Belligerent Savant » Mon May 06, 2024 1:54 am wrote:I'm going to reiterate one last time here: my premise is NOT that climate fluctuations aren't occurring; indeed, climate fluctuations -- sometimes sudden, sometimes drawn out -- have occurred thoughout the history of the world, well before humans existed. The point is that 'climate alarm' is foolish as there will always be fluctuations to climate for myriad reasons. Austerity measures will NOT change these fluctuations. To believe otherwise is to believe in non-science and propaganda.
The Earth’s atmosphere is far more complex than our current models can handle.
That aside, the reality is that our human-era climate -- the climate experienced on Earth throughout most if not all of of human existence -- is actually anomalous/non-standard. What we may be experiencing, over the course of the next few hundred years [certainly not imminently] is a 'regression to the mean'.
Much of Earth's history consisted of 'Equable Climate':
https://groups.seas.harvard.edu/climate ... index.htmlEquable Climate? What Does That Mean?
During various points in the Earth's history, the global climate has been equable. You are probably wondering what an equable climate is. Simply put, it is a period in Earth's history when the temperature was roughly equal everywhere in the world. In the past, this state existed because the poles were significantly warmer than they are currently, while the Tropics remained at roughly present day temperatures.When the Earth has an equable climate, the equator to pole temperature difference (EPTD) is much lower than it is now, and the seasonality—the temperature variation from summer to winter—is also much lower. Fifty million years ago, during a recent era of equable climate, sea surface temperatures in the Arctic Ocean were in the subtropical range, between 64° and 77°F; In Antarctica, palm trees grew and frost was a rare event. In effect, the tropics extended north and south from the equator much further than they do now, and subtropical conditions extended from there to the poles.

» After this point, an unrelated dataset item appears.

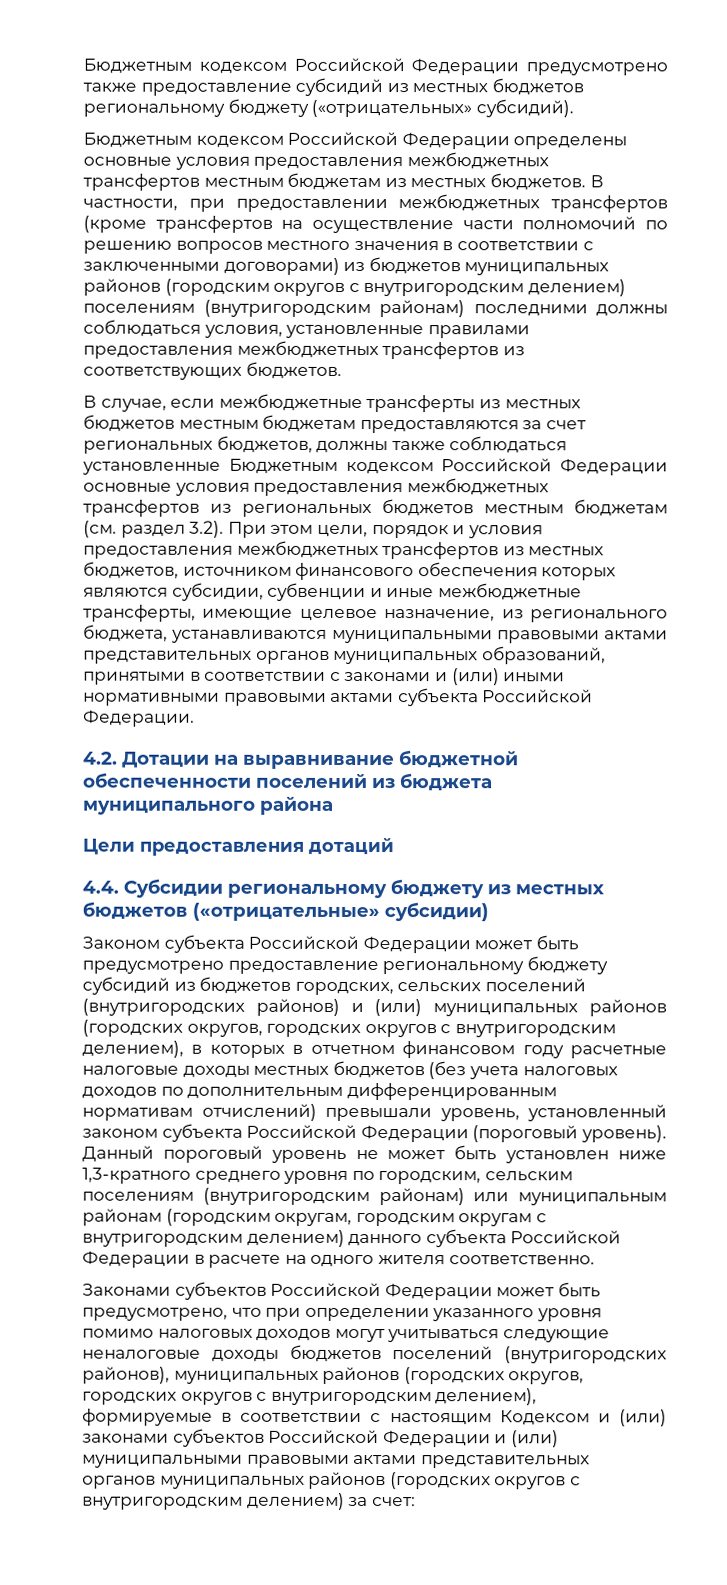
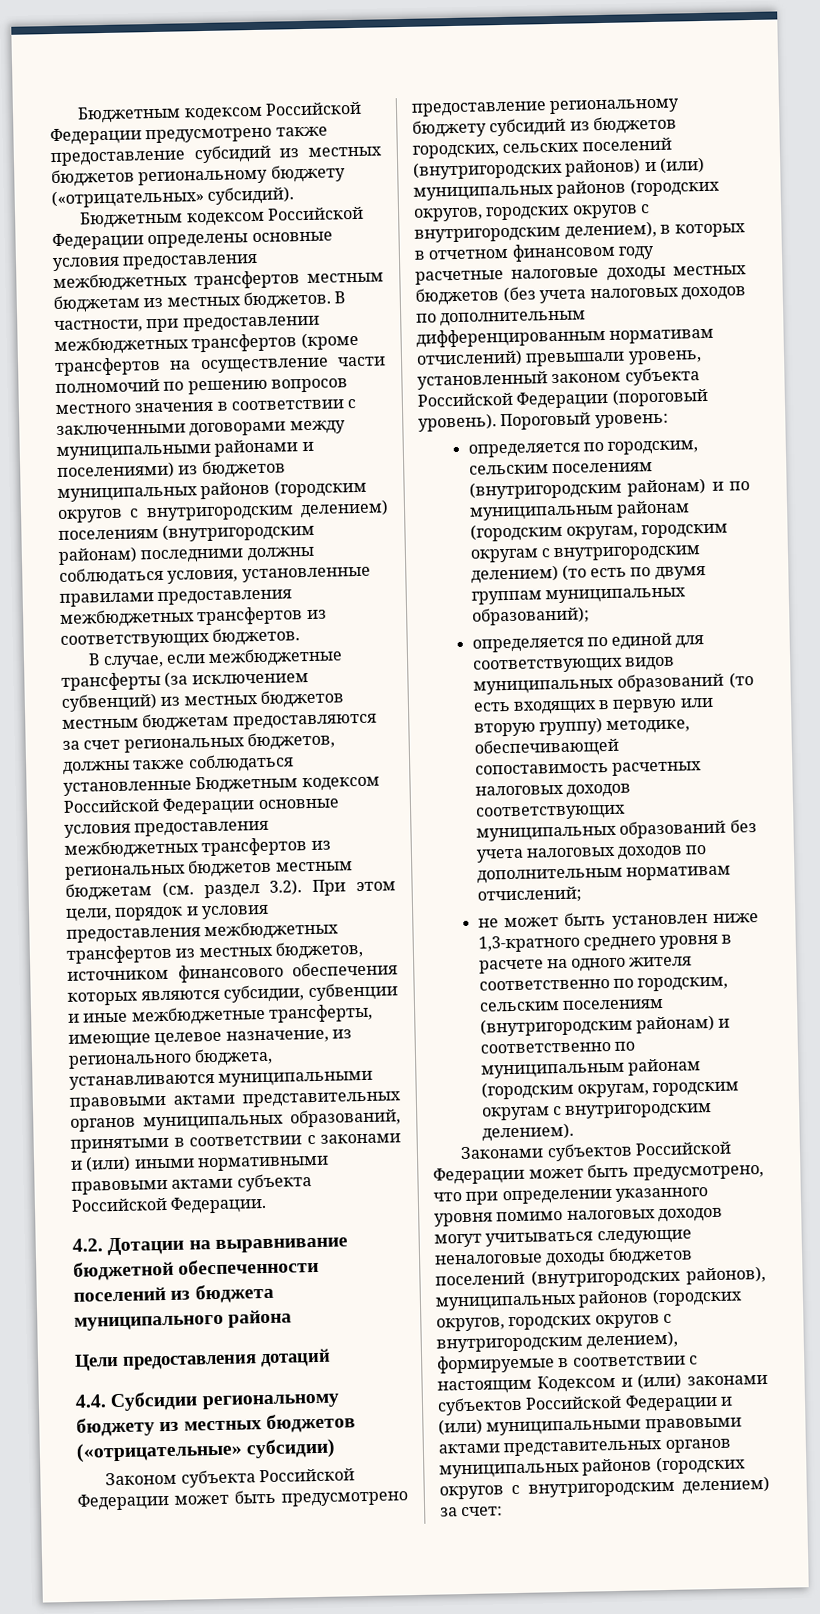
[223,257,340,275] договорами) -> [189,420,346,437] [56,439,314,461] [57,461,175,481] договорами между муниципальными районами и поселениями)
(476, 404) none -> [164,671,309,688] [61,693,158,712] (за исключением субвенций)
[82,1145,667,1164] [82,1167,573,1185] [82,1187,510,1206] Данный пороговый уровень не может быть установлен ниже 1,3-кратного среднего уровня по городским, сельским поселениям (внутригородским районам) или -> [500,412,669,431] [467,440,699,458] [468,462,653,475] [468,477,750,500] Пороговый уровень: // определяется по городским, сельским поселениям (внутригородским районам) и по
[348,1229,622,1248] [82,1250,190,1268] данного субъекта Российской Федерации -> [561,564,706,581] [470,587,686,605] [471,606,590,626] [471,632,705,653] [472,656,675,674] [472,672,754,695] [472,697,714,715] [473,717,691,737] [473,737,619,758] [474,761,702,776] [474,783,631,798] [475,804,626,821] [475,819,757,842] [475,845,708,863] [476,865,731,884] [476,886,582,904] [477,912,759,929] [477,934,719,953] (то есть по двумя группам муниципальных образований); // определяется по единой для соответствующих видов муниципальных образований (то есть входящих в первую или вторую группу) методике, обеспечивающей сопоставимость расчетных налоговых доходов соответствующих муниципальных образований без учета налоговых доходов по дополнительным нормативам отчислений; // не может быть установлен ниже 1,3-кратного среднего уровня
[448,1255,595,1265] соответственно. -> [478,976,729,992] [478,998,664,1012] [479,1014,731,1037] [479,1041,635,1054] [480,1058,701,1079] [480,1080,740,1100] [481,1102,713,1121] [481,1122,574,1142] соответственно по городским, сельским поселениям (внутригородским районам) и соответственно по муниципальным районам (городским округам, городским округам с внутригородским делением).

It was a very different world. The only glaciers were on high mountains close to the poles. The only deserts were in the rain shadows of tall mountain ranges. Snow was a rarity away from mountain summits. The Sahara and the Arabian peninsula? Green and fertile, watered with regular rains. The world was wrapped in a springtime that lasted for millions of years.
It should go without typing that even if the Earth returned to the exact same climate as described above, it would NOT be 'devastating'. To the contrary. Further: if the Earth does indeed return to an 'Equable Climate', it will not happen suddenly, but rather, gradually over hundreds of years. PLENTY of time for sensible, incremental adjustments to living conditions in the appropriate regions.
What's missing here is that there were no humans around last time we had a climate like that. It doesn't matter what the climate was like millions of years ago, it matters what it's like now, when human civilization exists.
Back then the average temperature of Earth was more than 10C hotter than today, and the changes took thousands or millions of years, not hundreds. If the climate went back to that we'd be thoroughly fucked. Most of human civilization would be under water to start with (if Antarctica and Greenland melts sea levels will rise by about 210 feet), along with a good chunk of our arable land. What new land became available would be mostly useless, because good topsoil doesn't just happen overnight. Then the oceans would be way hotter than today, which would fuck up everything living in them and currently feeding over a billion people. Throw in the thousands of viruses and shit currently trapped in the permafrost, insane power consumption just to keep everyone from dying of heatstroke (funny thing, if you evolve in a cool climate you struggle in a hot one), massive migrations as every major city disappears under the waves, etc., and you have a half-decent Roland Emmerich movie on your hands.